Sconfigge il Covid a 100 anni e scopre di essere ricca: “Farò tanta beneficenza”

Il titolo rinvenuto in casa dalla centenaria risale al 24 ottobre del 1986 ed è stato emesso dal padre con la propria liquidazione: il suo valore nominale è di 50 milioni di lire, pari a 482 mila euro

Modello di buono postale fruttifero da 50 milioni di lire (Fonte: ebay)


Sconfigge il Covid a 100 anni e scopre di essere ricca. E’ la storia a lieto fine di una donna napoletana, Angela D’Ottavi: durante l’isolamento domiciliare a causa della malattia, l’anziana, nubile e senza figli, ha scoperto tra le mura domestiche un buono postale fruttifero degli anni Ottanta. Il titolo rinvenuto in casa dalla centenaria partenopea risale al 24 ottobre del 1986 ed è stato emesso dal padre, oggi defunto, con la propria liquidazione. Il suo valore nominale è di 50 milioni di lire, pari a 482 mila euro.

L’incredibile storia della signora Angela è stata raccontata dal quotidiano “Il Mattino”. Tutto è cominciato il novembre scorso, quando la centenaria, nata e vissuta nel centro storico di Napoli, ha scoperto di essere affetta dal Coronavirus, fortunatamente in forma lieve. Costretta alla quarantena, la donna ha approfittato di quel tempo per riordinare alla perfezione cassetti e armadi della sua dimora, ed è proprio così che è arrivata la sorpresa inaspettata.

“Questi soldi serviranno per fare tanta beneficenza”, racconta Angela, da sempre generosa e solidale nei confronti dei più bisognosi: “La felicità sarà poter aiutare ancora di più gli altri”, spiega la donna che ora oggi vive con una badante. Dopo la straordinaria scoperta, l’anziana ha deciso di riscuotere il titolo chiedendo aiuto al suo amministratore di sostegno, ma mai avrebbe immaginato che potesse trattarsi di una somma così cospicua.

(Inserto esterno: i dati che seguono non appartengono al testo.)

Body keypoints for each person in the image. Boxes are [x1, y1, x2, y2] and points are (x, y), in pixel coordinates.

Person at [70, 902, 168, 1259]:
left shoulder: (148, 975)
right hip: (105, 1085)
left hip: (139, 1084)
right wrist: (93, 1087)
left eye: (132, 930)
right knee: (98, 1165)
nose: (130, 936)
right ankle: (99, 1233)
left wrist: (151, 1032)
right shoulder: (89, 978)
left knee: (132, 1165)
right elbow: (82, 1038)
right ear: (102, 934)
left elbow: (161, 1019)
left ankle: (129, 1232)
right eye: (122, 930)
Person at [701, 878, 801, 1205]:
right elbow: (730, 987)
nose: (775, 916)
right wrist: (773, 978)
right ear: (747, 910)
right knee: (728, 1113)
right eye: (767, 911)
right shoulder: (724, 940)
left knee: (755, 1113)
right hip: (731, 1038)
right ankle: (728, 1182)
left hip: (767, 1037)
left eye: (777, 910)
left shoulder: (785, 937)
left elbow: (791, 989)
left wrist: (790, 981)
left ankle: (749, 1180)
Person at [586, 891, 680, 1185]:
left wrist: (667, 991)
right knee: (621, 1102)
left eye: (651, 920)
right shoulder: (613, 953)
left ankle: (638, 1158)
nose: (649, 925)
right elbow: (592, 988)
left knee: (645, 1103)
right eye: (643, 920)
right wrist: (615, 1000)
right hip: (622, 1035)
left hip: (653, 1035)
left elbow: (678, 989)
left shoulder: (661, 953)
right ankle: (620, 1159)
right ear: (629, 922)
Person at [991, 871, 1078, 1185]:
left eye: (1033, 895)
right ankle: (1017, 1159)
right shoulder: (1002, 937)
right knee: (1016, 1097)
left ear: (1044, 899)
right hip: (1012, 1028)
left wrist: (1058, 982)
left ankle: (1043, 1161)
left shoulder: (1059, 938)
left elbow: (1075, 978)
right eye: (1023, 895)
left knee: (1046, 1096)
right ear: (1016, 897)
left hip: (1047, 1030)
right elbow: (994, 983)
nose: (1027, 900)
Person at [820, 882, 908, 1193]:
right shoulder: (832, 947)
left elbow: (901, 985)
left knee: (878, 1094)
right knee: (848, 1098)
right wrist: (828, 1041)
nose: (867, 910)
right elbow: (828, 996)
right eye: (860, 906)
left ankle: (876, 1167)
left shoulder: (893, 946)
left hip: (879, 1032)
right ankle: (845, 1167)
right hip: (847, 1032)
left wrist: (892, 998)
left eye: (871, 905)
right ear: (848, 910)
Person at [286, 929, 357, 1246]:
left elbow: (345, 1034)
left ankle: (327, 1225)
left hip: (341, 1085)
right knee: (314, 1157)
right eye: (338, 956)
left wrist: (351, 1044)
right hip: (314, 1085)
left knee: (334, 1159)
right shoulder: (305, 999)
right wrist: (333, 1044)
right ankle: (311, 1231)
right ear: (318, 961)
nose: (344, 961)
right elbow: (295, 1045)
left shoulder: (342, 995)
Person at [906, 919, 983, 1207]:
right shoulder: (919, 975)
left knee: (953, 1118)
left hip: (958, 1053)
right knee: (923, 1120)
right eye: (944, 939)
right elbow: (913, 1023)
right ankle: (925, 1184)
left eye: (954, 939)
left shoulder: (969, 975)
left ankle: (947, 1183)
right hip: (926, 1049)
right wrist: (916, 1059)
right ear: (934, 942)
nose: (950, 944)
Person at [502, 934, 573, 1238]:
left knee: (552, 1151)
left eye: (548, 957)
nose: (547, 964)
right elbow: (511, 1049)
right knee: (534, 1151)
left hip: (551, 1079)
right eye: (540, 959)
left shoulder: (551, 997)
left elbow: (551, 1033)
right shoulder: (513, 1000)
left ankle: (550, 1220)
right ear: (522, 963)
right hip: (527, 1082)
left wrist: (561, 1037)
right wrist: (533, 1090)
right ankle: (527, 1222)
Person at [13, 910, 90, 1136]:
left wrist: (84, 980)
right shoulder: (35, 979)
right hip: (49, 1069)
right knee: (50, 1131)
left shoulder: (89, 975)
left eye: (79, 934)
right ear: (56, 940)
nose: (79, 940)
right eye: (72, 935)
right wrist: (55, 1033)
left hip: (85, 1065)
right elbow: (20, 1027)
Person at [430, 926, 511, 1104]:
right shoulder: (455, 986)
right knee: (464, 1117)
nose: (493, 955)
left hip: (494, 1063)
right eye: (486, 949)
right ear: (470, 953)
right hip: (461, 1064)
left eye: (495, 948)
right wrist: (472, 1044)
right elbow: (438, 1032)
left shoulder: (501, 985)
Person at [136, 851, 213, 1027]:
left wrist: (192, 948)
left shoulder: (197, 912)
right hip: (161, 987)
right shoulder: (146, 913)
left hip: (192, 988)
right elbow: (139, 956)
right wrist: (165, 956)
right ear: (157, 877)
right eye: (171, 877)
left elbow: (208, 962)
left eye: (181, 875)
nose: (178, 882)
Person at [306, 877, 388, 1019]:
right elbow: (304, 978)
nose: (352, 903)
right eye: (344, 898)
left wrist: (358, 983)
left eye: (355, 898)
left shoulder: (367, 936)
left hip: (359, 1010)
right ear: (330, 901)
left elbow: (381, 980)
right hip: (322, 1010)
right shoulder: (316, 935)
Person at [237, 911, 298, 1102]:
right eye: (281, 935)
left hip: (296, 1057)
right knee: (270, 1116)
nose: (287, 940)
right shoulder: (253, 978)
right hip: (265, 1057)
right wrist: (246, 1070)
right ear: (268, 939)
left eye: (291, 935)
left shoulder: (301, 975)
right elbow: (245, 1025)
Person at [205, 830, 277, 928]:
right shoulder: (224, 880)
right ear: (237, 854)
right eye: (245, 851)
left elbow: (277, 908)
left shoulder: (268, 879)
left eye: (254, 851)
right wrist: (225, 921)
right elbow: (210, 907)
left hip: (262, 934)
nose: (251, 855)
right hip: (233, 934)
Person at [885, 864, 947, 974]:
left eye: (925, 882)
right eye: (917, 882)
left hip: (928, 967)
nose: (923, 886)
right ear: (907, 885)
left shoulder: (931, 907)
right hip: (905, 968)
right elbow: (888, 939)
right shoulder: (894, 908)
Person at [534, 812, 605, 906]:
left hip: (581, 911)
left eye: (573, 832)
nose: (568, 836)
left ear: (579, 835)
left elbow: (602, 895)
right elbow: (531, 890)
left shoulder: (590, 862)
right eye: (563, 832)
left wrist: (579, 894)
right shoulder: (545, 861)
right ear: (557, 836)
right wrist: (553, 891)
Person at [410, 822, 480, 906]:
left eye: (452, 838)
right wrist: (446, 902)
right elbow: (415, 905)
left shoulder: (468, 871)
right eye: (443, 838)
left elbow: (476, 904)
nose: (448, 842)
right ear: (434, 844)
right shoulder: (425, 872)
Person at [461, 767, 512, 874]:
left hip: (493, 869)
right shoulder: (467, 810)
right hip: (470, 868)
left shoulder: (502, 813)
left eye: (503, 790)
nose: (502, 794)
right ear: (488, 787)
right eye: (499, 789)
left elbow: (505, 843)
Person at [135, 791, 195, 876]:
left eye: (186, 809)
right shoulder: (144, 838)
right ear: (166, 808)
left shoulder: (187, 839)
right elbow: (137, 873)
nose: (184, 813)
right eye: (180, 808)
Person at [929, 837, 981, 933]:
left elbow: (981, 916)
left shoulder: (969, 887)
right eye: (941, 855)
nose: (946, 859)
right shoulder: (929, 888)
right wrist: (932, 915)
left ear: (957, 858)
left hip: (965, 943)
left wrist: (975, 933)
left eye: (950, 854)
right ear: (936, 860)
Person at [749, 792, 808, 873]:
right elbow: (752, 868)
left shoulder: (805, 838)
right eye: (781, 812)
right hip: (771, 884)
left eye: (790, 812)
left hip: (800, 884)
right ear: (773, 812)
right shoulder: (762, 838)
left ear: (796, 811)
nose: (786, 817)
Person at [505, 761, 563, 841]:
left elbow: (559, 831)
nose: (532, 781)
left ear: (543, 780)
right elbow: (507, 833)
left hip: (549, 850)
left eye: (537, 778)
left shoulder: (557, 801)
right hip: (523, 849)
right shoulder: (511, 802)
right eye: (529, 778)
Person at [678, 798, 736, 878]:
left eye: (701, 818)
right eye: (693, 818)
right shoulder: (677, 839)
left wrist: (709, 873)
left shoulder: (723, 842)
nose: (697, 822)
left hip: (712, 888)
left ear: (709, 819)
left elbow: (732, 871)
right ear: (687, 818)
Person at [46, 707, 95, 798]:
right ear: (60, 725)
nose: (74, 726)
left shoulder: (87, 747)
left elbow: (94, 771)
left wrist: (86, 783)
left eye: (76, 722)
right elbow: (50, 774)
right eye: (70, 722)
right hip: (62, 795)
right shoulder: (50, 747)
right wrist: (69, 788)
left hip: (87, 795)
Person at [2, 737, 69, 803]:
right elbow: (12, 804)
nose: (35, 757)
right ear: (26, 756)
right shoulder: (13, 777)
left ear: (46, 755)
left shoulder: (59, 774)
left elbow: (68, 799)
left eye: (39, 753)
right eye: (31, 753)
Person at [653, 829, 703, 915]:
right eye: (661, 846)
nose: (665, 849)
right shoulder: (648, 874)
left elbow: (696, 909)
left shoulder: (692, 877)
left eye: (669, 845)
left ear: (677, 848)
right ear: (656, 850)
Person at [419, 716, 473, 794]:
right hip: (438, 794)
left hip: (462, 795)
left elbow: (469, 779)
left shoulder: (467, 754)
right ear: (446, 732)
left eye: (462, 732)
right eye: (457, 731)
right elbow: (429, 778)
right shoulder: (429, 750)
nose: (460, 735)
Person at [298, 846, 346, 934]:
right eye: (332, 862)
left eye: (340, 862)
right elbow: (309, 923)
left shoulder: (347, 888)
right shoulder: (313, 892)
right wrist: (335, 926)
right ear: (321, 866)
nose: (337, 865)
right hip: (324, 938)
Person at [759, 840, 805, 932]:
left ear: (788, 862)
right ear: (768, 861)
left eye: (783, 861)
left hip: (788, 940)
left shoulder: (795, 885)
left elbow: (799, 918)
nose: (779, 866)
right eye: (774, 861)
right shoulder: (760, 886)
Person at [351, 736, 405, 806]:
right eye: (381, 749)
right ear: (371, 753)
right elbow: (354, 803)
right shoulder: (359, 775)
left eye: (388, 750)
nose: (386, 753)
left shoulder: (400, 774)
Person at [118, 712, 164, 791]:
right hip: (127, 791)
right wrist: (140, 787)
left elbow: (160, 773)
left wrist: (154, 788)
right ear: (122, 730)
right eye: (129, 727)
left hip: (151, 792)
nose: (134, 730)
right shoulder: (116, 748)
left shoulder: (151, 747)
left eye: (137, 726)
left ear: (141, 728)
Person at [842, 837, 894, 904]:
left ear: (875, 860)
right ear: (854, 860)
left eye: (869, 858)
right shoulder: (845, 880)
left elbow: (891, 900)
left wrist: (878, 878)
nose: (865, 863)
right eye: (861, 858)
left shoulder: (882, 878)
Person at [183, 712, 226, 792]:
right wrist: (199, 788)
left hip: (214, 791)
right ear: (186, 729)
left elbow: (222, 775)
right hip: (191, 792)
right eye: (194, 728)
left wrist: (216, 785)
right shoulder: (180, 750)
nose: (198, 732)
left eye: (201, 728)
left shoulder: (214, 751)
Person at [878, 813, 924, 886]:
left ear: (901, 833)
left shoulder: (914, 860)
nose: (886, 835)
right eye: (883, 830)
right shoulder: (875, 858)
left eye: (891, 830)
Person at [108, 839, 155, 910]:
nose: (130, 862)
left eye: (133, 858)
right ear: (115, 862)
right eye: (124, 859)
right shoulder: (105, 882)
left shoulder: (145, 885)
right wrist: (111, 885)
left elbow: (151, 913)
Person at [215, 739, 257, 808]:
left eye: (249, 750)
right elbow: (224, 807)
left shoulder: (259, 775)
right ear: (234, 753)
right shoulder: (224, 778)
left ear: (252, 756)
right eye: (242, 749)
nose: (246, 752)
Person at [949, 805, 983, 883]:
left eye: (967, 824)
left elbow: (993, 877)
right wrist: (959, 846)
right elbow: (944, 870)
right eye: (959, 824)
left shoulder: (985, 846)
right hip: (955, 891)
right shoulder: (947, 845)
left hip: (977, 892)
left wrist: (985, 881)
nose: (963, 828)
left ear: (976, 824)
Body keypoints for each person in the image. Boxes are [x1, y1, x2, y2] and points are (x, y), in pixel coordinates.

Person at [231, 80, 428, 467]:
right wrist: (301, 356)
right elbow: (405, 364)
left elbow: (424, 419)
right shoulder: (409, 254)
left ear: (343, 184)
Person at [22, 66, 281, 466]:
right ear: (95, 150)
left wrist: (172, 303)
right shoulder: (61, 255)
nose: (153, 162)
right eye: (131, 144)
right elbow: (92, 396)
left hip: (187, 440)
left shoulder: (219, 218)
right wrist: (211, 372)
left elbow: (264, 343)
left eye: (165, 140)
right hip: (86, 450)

“Il buono fruttifero rinvenuto da Angela le era stato fatto dal padre con la propria liquidazione e aveva un valore nominale di 50 milioni di lire – spiegano al Mattino gli avvocati Luigi Rossi e Samantha Faiella, intervenuti con l’associazione Giustitalia – perché l’importo a cui aveva diritto l’anziana, era molto di più di quello stabilito in un primo momento da Poste italiane”.

In un primo momento la centenaria, insieme al suo amministratore di sostegno, si era rivolta ad un ente associativo per il rimborso del buono che aveva effettuato un calcolo a “ribasso” equivalente a poco più di 200 mila euro. “In realtà ad un esame più attento della giurisprudenza di merito e delle recenti decisioni dell’Arbitrato Bancario finanziario – specificano i legali – è emerso che l’importo dovuto era più del doppio di quello prospettato dalle Poste Italiane”. Così Angela ha deciso di agire legalmente per la riscossione dell’intera somma di denaro che devolverà in gran parte in beneficenza.